Data items:

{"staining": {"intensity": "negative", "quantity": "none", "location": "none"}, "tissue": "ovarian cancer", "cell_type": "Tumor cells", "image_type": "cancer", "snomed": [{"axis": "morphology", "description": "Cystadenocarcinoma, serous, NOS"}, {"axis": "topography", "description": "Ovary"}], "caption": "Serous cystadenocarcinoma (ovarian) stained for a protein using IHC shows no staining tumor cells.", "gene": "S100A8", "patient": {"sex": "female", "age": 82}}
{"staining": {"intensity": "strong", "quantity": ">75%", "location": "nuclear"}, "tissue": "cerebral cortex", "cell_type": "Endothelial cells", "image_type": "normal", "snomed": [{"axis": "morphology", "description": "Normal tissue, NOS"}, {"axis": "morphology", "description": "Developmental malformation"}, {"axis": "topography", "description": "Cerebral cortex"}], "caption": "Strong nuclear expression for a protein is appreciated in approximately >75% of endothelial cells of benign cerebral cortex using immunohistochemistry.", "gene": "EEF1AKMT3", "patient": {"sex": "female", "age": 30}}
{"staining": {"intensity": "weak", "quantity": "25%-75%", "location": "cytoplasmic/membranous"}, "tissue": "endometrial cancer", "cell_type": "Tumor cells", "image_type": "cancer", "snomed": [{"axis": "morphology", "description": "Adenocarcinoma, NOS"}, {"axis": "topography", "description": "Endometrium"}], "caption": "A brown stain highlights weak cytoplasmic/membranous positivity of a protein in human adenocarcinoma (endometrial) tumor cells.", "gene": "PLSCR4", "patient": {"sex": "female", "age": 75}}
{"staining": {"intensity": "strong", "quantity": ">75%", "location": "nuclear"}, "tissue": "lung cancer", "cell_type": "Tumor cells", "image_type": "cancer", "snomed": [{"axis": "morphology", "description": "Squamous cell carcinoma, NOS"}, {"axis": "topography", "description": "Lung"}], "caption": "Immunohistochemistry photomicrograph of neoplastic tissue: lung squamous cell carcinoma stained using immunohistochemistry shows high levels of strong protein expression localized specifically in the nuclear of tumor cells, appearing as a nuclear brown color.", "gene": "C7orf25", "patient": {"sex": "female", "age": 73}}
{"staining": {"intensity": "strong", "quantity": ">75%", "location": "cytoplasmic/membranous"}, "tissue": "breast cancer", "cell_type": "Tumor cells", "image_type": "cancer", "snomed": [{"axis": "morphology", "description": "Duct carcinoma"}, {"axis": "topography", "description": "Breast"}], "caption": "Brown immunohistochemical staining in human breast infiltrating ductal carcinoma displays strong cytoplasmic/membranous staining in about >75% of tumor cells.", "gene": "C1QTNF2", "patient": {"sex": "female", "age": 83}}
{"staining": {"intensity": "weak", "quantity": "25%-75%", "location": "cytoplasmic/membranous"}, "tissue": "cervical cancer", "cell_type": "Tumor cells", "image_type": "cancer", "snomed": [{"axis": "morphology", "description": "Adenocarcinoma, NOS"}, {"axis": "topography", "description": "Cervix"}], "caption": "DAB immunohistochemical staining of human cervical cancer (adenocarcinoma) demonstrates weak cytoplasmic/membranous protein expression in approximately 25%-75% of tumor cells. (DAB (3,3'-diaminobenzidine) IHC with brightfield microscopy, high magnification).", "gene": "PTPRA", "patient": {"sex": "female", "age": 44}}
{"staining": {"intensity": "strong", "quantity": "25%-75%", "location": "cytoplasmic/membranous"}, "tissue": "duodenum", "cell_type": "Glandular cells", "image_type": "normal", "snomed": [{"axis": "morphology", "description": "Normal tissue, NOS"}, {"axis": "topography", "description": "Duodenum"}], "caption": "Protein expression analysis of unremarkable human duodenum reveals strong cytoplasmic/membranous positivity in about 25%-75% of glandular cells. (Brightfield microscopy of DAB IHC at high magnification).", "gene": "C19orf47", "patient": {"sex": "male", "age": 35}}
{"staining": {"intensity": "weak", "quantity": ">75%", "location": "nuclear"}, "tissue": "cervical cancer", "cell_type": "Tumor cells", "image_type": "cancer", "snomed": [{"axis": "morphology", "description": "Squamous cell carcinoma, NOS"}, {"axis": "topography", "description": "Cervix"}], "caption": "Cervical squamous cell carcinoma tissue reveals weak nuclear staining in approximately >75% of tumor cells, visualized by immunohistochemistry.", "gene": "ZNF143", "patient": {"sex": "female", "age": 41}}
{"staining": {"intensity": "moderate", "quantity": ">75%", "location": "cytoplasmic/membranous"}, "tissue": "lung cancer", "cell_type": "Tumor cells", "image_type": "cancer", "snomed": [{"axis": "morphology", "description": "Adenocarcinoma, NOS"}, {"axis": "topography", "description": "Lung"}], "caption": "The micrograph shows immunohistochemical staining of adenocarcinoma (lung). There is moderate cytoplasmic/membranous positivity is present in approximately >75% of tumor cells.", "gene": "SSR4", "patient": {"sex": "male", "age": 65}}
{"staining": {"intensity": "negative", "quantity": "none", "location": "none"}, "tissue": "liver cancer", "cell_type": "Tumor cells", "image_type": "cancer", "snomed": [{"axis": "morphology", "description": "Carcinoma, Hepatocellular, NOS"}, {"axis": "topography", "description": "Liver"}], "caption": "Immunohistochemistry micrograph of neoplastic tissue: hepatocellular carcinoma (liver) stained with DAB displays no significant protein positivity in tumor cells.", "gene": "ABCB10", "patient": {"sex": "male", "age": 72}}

● The problem
Please write out, exactly as they appear above, only the lines in the stretch from the line with "expression analysis of" through the line with "micrograph shows immunohistochemical".

● Answer to this problem
{"staining": {"intensity": "strong", "quantity": "25%-75%", "location": "cytoplasmic/membranous"}, "tissue": "duodenum", "cell_type": "Glandular cells", "image_type": "normal", "snomed": [{"axis": "morphology", "description": "Normal tissue, NOS"}, {"axis": "topography", "description": "Duodenum"}], "caption": "Protein expression analysis of unremarkable human duodenum reveals strong cytoplasmic/membranous positivity in about 25%-75% of glandular cells. (Brightfield microscopy of DAB IHC at high magnification).", "gene": "C19orf47", "patient": {"sex": "male", "age": 35}}
{"staining": {"intensity": "weak", "quantity": ">75%", "location": "nuclear"}, "tissue": "cervical cancer", "cell_type": "Tumor cells", "image_type": "cancer", "snomed": [{"axis": "morphology", "description": "Squamous cell carcinoma, NOS"}, {"axis": "topography", "description": "Cervix"}], "caption": "Cervical squamous cell carcinoma tissue reveals weak nuclear staining in approximately >75% of tumor cells, visualized by immunohistochemistry.", "gene": "ZNF143", "patient": {"sex": "female", "age": 41}}
{"staining": {"intensity": "moderate", "quantity": ">75%", "location": "cytoplasmic/membranous"}, "tissue": "lung cancer", "cell_type": "Tumor cells", "image_type": "cancer", "snomed": [{"axis": "morphology", "description": "Adenocarcinoma, NOS"}, {"axis": "topography", "description": "Lung"}], "caption": "The micrograph shows immunohistochemical staining of adenocarcinoma (lung). There is moderate cytoplasmic/membranous positivity is present in approximately >75% of tumor cells.", "gene": "SSR4", "patient": {"sex": "male", "age": 65}}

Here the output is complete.